Material to process:
|---|

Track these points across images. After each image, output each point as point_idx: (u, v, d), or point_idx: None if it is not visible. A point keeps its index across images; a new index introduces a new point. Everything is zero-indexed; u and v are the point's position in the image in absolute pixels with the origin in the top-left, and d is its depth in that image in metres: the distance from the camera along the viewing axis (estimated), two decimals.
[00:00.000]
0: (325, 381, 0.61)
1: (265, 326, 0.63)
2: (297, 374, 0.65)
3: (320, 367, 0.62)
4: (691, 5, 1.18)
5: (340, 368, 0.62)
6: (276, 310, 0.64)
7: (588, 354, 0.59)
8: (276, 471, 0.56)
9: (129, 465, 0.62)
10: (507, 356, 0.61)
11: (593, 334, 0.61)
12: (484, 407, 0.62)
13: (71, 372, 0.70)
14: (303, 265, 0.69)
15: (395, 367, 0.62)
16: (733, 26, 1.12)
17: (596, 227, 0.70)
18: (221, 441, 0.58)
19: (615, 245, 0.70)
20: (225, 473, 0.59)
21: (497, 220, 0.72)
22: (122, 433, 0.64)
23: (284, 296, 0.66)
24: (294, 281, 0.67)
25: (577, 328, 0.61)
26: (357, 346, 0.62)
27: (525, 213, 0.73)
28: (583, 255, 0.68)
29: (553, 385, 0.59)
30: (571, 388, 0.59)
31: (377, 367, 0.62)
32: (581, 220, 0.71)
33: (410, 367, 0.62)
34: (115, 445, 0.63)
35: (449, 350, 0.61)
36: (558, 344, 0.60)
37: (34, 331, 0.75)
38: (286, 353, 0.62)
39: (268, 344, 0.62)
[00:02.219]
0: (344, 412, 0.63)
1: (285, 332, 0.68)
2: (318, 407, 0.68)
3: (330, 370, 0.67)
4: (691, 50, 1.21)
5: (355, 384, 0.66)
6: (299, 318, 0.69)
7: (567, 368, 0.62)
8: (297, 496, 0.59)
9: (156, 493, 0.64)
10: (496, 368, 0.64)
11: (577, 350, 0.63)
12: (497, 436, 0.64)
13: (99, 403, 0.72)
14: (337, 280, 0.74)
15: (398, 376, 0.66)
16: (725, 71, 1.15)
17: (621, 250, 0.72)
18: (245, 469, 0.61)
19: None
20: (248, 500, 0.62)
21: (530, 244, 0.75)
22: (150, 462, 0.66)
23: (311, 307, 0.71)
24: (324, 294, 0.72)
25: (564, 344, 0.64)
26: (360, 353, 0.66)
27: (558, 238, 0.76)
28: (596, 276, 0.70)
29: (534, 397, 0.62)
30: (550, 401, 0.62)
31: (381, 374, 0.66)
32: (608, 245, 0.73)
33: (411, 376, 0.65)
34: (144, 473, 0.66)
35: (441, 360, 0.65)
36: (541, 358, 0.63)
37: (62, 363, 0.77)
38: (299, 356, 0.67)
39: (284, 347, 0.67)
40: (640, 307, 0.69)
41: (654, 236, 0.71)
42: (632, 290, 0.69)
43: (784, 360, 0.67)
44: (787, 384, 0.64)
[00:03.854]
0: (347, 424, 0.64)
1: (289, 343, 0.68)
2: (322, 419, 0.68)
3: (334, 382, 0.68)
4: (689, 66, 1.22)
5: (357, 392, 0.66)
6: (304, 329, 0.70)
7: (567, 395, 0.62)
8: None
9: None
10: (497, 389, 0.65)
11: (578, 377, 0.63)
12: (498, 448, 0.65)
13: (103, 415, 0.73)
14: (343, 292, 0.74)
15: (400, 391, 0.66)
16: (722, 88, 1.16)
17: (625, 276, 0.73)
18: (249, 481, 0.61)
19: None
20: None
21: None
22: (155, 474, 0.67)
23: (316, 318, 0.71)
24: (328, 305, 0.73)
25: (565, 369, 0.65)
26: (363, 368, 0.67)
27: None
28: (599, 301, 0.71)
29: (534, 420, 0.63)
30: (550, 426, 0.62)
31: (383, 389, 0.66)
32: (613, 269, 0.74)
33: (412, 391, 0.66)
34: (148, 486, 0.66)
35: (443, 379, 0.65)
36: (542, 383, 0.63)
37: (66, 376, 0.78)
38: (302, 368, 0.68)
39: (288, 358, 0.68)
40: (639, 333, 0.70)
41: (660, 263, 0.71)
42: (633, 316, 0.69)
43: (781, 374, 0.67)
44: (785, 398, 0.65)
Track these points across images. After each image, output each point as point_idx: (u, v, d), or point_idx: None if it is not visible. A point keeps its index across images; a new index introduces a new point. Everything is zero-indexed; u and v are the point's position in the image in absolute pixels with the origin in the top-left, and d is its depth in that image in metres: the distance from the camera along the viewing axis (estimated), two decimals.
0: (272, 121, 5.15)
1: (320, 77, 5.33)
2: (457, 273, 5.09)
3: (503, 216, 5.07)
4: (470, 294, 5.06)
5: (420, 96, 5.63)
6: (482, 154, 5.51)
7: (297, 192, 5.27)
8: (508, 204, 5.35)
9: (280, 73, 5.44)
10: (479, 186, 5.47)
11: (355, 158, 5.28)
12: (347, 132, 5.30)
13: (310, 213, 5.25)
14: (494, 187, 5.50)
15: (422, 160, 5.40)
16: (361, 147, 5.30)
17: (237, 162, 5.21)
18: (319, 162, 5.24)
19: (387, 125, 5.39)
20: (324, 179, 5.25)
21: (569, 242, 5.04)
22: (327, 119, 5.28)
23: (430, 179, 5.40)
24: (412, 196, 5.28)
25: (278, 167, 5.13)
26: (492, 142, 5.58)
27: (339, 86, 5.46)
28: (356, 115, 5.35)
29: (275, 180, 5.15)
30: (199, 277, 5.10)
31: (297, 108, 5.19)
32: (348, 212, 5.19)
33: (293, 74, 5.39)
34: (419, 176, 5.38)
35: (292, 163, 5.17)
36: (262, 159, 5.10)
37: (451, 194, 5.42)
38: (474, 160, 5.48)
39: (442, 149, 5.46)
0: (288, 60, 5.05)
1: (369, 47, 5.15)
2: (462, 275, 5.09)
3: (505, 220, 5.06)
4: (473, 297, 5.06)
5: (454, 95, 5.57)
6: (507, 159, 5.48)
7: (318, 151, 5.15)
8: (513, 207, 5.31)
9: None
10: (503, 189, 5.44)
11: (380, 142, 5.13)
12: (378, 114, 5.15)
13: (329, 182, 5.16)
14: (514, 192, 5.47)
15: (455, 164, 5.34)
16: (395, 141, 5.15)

|---|

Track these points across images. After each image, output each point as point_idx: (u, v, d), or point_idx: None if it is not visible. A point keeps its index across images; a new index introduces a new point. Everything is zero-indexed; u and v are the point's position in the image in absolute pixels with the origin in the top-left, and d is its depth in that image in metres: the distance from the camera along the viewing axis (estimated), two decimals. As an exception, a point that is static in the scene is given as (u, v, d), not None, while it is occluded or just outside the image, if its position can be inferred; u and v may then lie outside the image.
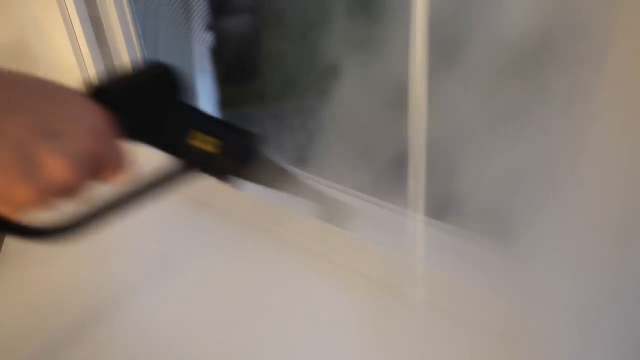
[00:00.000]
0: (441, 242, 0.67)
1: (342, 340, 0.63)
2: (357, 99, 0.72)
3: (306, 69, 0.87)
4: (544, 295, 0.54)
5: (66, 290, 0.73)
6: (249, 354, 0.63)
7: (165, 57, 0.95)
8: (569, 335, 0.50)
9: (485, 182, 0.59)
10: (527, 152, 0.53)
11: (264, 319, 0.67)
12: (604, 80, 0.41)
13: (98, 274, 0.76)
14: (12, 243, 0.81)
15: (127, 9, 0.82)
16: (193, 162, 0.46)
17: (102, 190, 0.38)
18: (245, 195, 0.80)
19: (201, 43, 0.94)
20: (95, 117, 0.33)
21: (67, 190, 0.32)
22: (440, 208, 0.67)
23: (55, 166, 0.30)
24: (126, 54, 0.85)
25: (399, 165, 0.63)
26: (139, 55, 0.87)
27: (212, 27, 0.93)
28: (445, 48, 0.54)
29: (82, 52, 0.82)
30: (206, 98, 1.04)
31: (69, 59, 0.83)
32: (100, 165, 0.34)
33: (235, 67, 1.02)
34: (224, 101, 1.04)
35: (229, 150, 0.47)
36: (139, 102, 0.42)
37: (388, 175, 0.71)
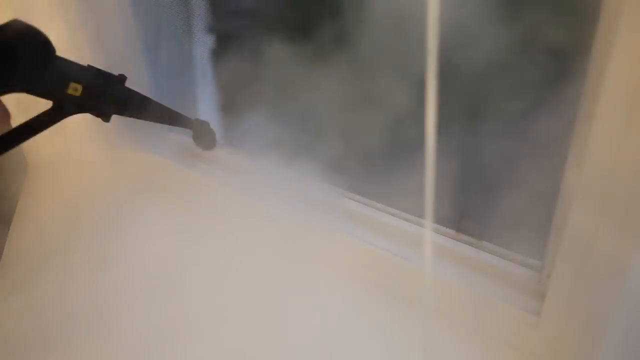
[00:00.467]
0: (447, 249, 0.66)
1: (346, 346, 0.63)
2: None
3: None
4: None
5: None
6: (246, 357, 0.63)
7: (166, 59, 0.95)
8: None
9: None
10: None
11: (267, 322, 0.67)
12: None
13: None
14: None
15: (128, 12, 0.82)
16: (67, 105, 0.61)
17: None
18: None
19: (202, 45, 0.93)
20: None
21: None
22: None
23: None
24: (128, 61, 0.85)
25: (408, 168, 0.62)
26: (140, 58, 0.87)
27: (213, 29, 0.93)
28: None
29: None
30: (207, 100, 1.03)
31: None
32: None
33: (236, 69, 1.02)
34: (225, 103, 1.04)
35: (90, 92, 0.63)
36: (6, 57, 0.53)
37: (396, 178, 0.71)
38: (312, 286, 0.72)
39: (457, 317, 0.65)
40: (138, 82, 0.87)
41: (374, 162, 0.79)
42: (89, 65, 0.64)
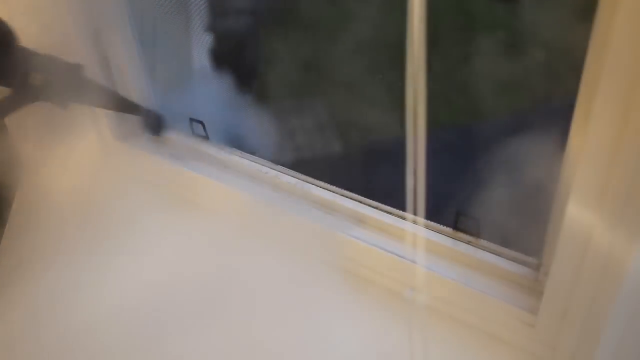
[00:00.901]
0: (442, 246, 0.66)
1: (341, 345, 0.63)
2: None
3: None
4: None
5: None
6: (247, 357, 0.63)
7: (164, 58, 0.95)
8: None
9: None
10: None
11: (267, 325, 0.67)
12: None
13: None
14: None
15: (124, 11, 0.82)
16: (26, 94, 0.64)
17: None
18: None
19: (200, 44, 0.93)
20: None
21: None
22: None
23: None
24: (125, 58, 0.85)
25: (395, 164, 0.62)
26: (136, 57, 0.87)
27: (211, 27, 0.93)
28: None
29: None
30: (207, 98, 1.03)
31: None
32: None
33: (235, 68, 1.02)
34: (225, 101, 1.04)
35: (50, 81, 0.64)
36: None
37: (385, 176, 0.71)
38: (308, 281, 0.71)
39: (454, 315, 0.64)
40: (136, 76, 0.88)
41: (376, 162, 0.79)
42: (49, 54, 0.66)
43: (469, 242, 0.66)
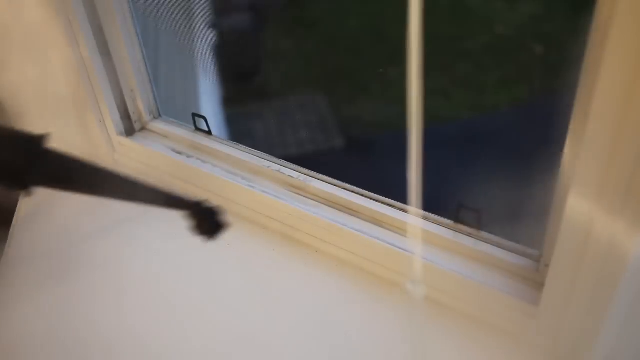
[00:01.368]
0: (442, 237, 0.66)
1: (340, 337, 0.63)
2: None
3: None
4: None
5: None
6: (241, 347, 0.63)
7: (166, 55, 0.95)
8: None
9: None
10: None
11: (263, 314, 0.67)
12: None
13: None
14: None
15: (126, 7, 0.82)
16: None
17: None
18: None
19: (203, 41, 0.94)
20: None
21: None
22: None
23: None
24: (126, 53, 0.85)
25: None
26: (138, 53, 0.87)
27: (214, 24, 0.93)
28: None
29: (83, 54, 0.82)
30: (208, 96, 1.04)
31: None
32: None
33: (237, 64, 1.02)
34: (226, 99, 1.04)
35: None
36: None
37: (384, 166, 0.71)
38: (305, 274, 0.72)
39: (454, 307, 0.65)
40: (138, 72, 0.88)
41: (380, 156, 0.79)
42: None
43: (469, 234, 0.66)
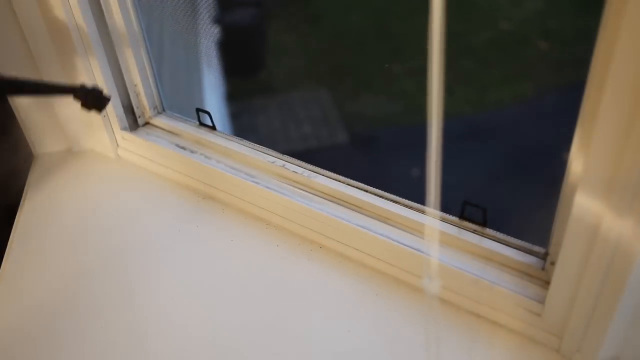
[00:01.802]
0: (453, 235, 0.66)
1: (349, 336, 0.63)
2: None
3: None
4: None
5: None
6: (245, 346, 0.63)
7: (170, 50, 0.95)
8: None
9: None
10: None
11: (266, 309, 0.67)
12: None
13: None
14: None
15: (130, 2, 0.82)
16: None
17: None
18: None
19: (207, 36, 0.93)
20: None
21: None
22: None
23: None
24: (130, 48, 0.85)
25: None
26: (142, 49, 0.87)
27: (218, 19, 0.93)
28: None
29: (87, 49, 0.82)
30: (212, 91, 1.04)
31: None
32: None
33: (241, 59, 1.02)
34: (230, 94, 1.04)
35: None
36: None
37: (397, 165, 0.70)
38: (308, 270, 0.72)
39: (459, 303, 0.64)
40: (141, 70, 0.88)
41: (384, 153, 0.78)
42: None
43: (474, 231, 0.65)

|---|

What this task involves: Of all the entries above, output exactly the lines between the one holding "29: (553, 385, 0.59)" and the one holding "44: (787, 384, 0.64)", inclusive.

Task solution:
29: (553, 385, 0.59)
30: (571, 388, 0.59)
31: (377, 367, 0.62)
32: (581, 220, 0.71)
33: (410, 367, 0.62)
34: (115, 445, 0.63)
35: (449, 350, 0.61)
36: (558, 344, 0.60)
37: (34, 331, 0.75)
38: (286, 353, 0.62)
39: (268, 344, 0.62)
[00:02.219]
0: (344, 412, 0.63)
1: (285, 332, 0.68)
2: (318, 407, 0.68)
3: (330, 370, 0.67)
4: (691, 50, 1.21)
5: (355, 384, 0.66)
6: (299, 318, 0.69)
7: (567, 368, 0.62)
8: (297, 496, 0.59)
9: (156, 493, 0.64)
10: (496, 368, 0.64)
11: (577, 350, 0.63)
12: (497, 436, 0.64)
13: (99, 403, 0.72)
14: (337, 280, 0.74)
15: (398, 376, 0.66)
16: (725, 71, 1.15)
17: (621, 250, 0.72)
18: (245, 469, 0.61)
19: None
20: (248, 500, 0.62)
21: (530, 244, 0.75)
22: (150, 462, 0.66)
23: (311, 307, 0.71)
24: (324, 294, 0.72)
25: (564, 344, 0.64)
26: (360, 353, 0.66)
27: (558, 238, 0.76)
28: (596, 276, 0.70)
29: (534, 397, 0.62)
30: (550, 401, 0.62)
31: (381, 374, 0.66)
32: (608, 245, 0.73)
33: (411, 376, 0.65)
34: (144, 473, 0.66)
35: (441, 360, 0.65)
36: (541, 358, 0.63)
37: (62, 363, 0.77)
38: (299, 356, 0.67)
39: (284, 347, 0.67)
40: (640, 307, 0.69)
41: (654, 236, 0.71)
42: (632, 290, 0.69)
43: (784, 360, 0.67)
44: (787, 384, 0.64)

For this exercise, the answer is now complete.